Tivoli, Wimborne, Dorset
6th April 2011
The last night of the “Now We Are Six Tour.” Steeleye Span is a revolving doors band, and it’s hard to say what constitutes an original member. Most would insist on Maddy Prior’s presence, as the only one going back to 1971. Peter Knight and Rick Kemp have been in so long and on such major back catalogue, that I’d say them too. All three were there.
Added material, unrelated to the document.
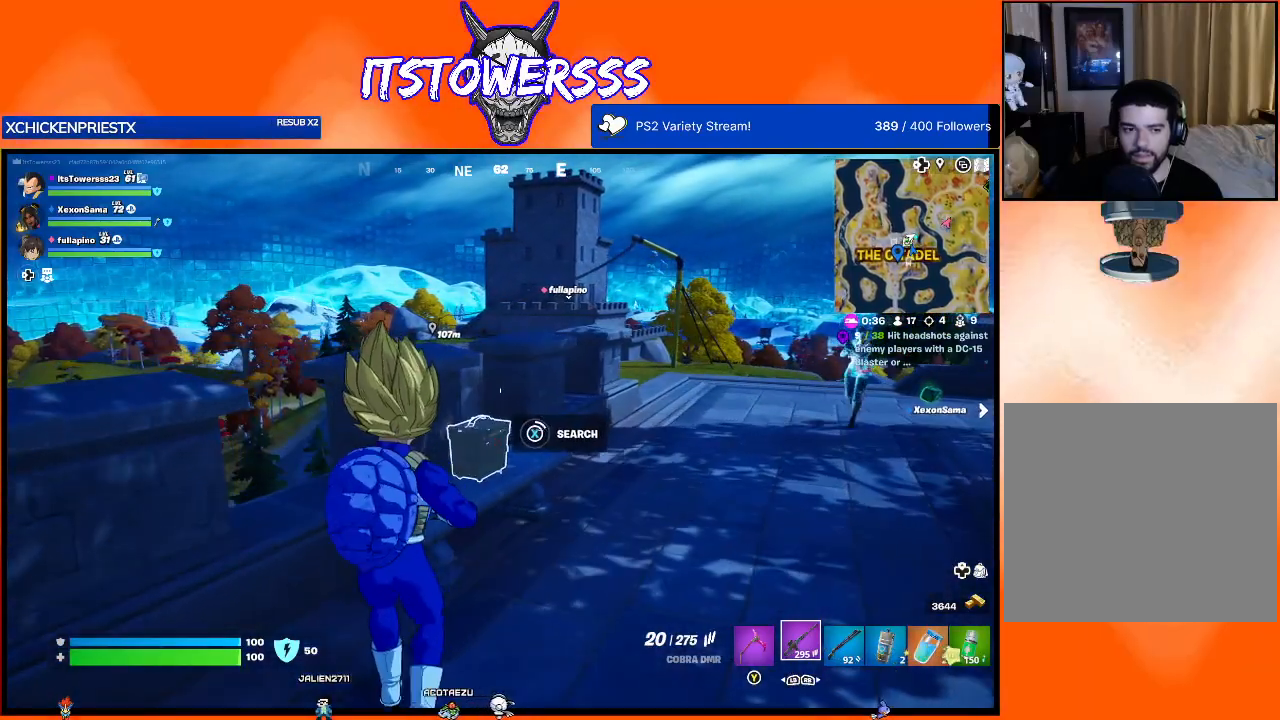
{"buttons": ["X"], "left_stick": "center", "right_stick": "center", "events": []}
“Now We Are Six” comprised the first half of the set. The policy of presenting a whole album intact has issues. Maddy, Peter and Rick all mentioned them. Maddy said there would be some very “interesting” moments to come. Rick Kemp said Edwyn had a VERY 70s intro and outro. Peter mentioned being covered with tons of money and indulgent levels of studio time to record the original. The trouble with the whole album concert is you have to play stuff you chose not to play, even at the time when it was fresh. You also have problems with running order … in this case doing the best-known track, Thomas The Rhymer, mid-set. For me there was another issue: lots of Peter Knight fiddle, but no lead vocals. His two lead vocals in the second half were outstanding, showing what was missing. I’ll admit it, back in the day, I actively disliked “Now We Are Six” and would have chosen the populist Mike Batt-produced “All Around My Hat” LP as the whole album one. But that puts their perennial encore, All Around My Hat, two-thirds through the set.
But that’s what they chose to do, with three of the original six, and no synths, no David Bowie on sax, and no kiddie choirs. It was my first time in the Tivoli balcony rather than downstairs, and up there the sound echoed. Instantly, I felt either Maddy’s mic was 10% too quiet or the band 10% too loud. I think the latter. When Peter Knight or Rick Kemp sang, the balance was better, probably because there was one instrument less, or maybe one instrument quieter. They were drowning Maddy slightly throughout, at least in the balcony. Bad move. She’s the key feature. I want to hear the words too.
Steeleye Span became progressively more electric, certainly by “All Around My Hat” and here that more electric sound was put back on “Now We Are Six” songs. They can rock. Rick Kemp is an innovative bass player. I’d never realized how good he is before. New member Julian Littman was outstanding on guitar and vocal.
In the interval, Maddy Prior stayed at the side of the stage, selling raffle tickets to help Martin Carthy who is unable to work due to the illness of his wife, Norma Waterson. Not many legendary singers would be doing that.
I thought them better in the second half (but I’m not fond of “Now We Are Six”). Having seen The Decemberists and The Unthanks (twice) in the last month didn’t help my overall view. When you see a band at their creative peak (Decemberists, Unthanks), and on the way up, it’s so much better than watching the veterans (Steeleye Span), even if they are singing and playing brilliantly as indeed they were) It’s still the “fresh” stuff of 35 years ago.
The elderly audience paid little attention to the concession stand on the way out. A shame. At Unthanks and Decemberists shows people were struggling to buy stuff.